やがて脚本家と声優が注目されるようになり,失敗作の場合はプロデューサーまでが問題に.

ジブリの鈴木プロデューサーが前面に出,業界アニメ『SHIROBAKO』や朝ドラの『なつぞら』で制作現場の裏側が暴かれる.

SHIROBAKO

ファースト・ガンダムの頃は,いかにしてトミノ御大がスポンサーを騙...いやごまかして,自分のやりたいことを実現していったという話もよく話題になる.

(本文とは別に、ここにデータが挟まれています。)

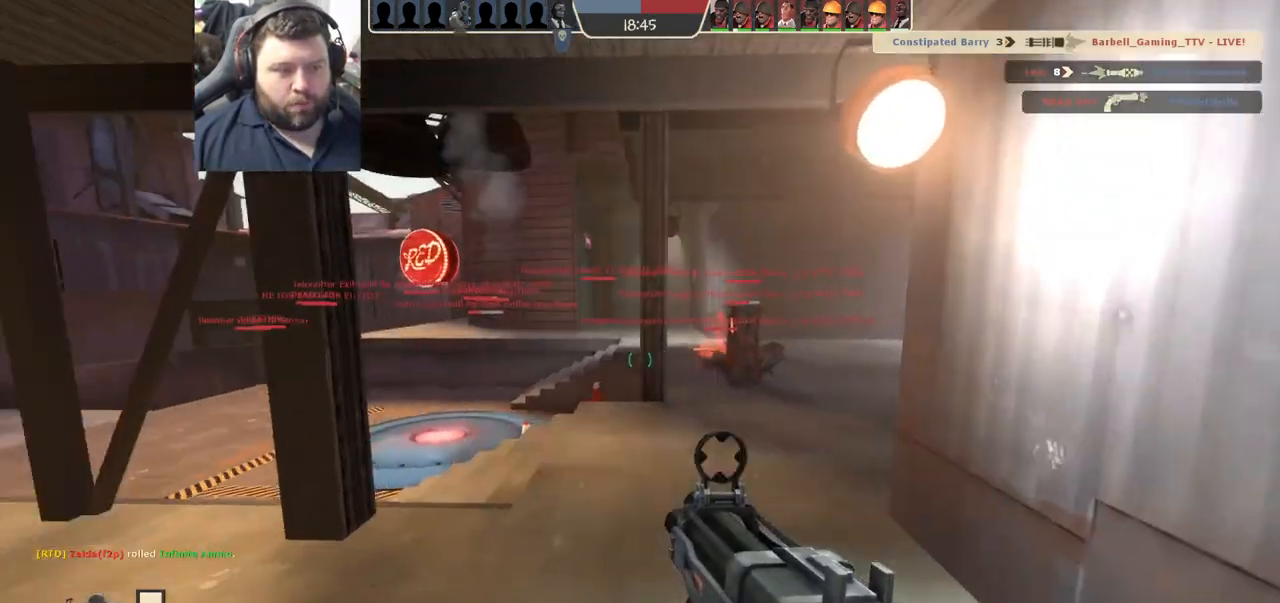
{"dt_ms": 500, "buttons": [], "left_stick": "up", "right_stick": "center", "events": [[50, "right_stick", "center"], [217, "SQUARE", "down"], [283, "SQUARE", "up"], [367, "SQUARE", "down"], [450, "SQUARE", "up"]]}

資本が巨大化すると”絶対に失敗できない圧”によって,クリエイターよりも上層部の権限が強くなるのかね.
で,その権限を持つ人のセンスがアレだと,こうなるわけやな.

「制作委員会方式はあかん」と岡田斗司夫もよく言っているな.

まぁ,制作委員会方式でも面白いモノもあるしな.
即断は禁物.

世の中には『境界戦機』が大好きという人もいるかもしれん.
『死霊の盆踊り』『デビルマン』『ピンチランナー』『北京原人』にすら熱狂的なファンが...あっ,比べたら失礼か(どっちに?)